TASK LIST>
#1 Please retype the part of the passage on the president's meeting with economists that opens with the words containing "One serious concern" and closes with "of this year.".
#2 Translate this sentence from the passage on the president's meeting with economists into Spanish: "Traditionally, 3 percent annual growth rates have been considered exceptional."

TEXT FOR ANALYSIS>
--
Iraq, terrorism, and the intersection of homeland security and economic security-not tax-rate and dividend cuts-were actually the first topics the president initiated in the nearly hour-long meeting. The president specifically asked the assembled economists whether they felt the public's uncertainty over war was harming the economy. The consensus: absolutely. The sooner people feel safe-including safe to fly-the sooner the economy will improve.
One serious concern of the president's: How fast must the U.S. economy grow to foster new job creation? Traditionally, 3 percent annual growth rates have been considered exceptional. No longer. Several experts told the president that with productivity rising so quickly and dramatically, the new American economy now has to grow at least 5 percent annually to create a noticeable increase in net new jobs. If Congress passes the White House package intact, some in the room believe the economy could hit a 5 percent rate by the second half of this year.
The phrase "capital gains" never came up.
"Spending" did come up. The president says he wants to limit federal spending growth to just 4 percent this year. Not everyone believed him, though no one said so out loud. Non-defense spending last year shot up 7 percent over the year before-the fastest increase in 10 years.
Chief architects of the new Bush tax-cut plan and the campaign to sell it: Council of Economic Advisors Chairman R. Glenn Hubbard, newly appointed White House economic aide Stephen Friedman (who replaced Larry Lindsey), and Commerce Secretary Don Evans. All three met with the conservative economists for an hour before the president arrived.
--
DATA SECTION>
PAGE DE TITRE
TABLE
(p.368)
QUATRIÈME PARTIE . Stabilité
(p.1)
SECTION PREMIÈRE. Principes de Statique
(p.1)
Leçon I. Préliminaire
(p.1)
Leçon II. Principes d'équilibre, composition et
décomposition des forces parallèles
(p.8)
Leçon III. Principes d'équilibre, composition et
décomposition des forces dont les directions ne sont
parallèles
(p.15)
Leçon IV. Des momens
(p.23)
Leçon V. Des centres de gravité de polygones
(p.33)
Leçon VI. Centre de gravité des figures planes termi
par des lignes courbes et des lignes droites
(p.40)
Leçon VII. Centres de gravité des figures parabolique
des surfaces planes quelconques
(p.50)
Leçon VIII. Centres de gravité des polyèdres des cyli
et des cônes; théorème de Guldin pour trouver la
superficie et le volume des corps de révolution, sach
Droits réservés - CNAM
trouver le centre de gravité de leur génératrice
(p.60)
--
YOUR RESPONSES>
#1
One serious concern of the president's: How fast must the U.S. economy grow to foster new job creation? Traditionally, 3 percent annual growth rates have been considered exceptional. No longer. Several experts told the president that with productivity rising so quickly and dramatically, the new American economy now has to grow at least 5 percent annually to create a noticeable increase in net new jobs. If Congress passes the White House package intact, some in the room believe the economy could hit a 5 percent rate by the second half of this year.

#2 Tradicionalmente, las tasas de crecimiento anual del 3 por ciento se han considerado excepcionales.